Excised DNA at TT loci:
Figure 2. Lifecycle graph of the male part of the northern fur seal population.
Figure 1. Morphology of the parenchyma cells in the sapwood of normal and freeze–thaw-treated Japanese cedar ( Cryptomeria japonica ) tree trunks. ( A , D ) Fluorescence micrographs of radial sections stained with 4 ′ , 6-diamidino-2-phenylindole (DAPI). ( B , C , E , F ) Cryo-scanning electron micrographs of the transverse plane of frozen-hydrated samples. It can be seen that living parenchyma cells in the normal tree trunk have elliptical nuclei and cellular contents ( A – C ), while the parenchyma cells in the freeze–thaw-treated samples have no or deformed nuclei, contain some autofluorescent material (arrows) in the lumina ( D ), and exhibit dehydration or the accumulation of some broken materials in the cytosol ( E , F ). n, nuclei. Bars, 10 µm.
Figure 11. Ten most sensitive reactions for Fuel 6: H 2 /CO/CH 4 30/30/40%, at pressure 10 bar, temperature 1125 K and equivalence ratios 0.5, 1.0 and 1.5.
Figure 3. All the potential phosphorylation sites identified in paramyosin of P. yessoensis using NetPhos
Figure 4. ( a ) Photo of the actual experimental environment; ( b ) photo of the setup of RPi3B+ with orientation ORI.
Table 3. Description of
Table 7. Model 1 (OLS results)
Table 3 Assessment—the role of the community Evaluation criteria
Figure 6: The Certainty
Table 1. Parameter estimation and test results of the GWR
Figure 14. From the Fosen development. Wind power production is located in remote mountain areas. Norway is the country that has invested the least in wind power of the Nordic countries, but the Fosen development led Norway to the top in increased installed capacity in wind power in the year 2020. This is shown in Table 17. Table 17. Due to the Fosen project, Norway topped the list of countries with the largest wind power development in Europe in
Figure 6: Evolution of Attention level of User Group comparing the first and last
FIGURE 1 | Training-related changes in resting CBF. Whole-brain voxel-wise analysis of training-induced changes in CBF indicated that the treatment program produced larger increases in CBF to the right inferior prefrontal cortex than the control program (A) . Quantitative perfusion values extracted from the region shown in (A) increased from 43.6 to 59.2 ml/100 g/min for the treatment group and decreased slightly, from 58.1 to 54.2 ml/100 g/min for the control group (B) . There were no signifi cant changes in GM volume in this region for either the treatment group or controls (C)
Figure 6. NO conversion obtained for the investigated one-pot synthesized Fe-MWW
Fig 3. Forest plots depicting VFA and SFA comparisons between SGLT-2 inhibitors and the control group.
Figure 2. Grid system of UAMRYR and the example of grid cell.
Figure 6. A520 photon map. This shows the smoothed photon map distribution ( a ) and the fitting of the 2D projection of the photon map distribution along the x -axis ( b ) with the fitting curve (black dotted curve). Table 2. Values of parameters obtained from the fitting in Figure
--------------------------------
What you will do
Check every line of the records above for the string "obtained". Copy those that hold it.

Answer to the exercise
Figure 6. NO conversion obtained for the investigated one-pot synthesized Fe-MWW
Figure 6. A520 photon map. This shows the smoothed photon map distribution ( a ) and the fitting of the 2D projection of the photon map distribution along the x -axis ( b ) with the fitting curve (black dotted curve). Table 2. Values of parameters obtained from the fitting in Figure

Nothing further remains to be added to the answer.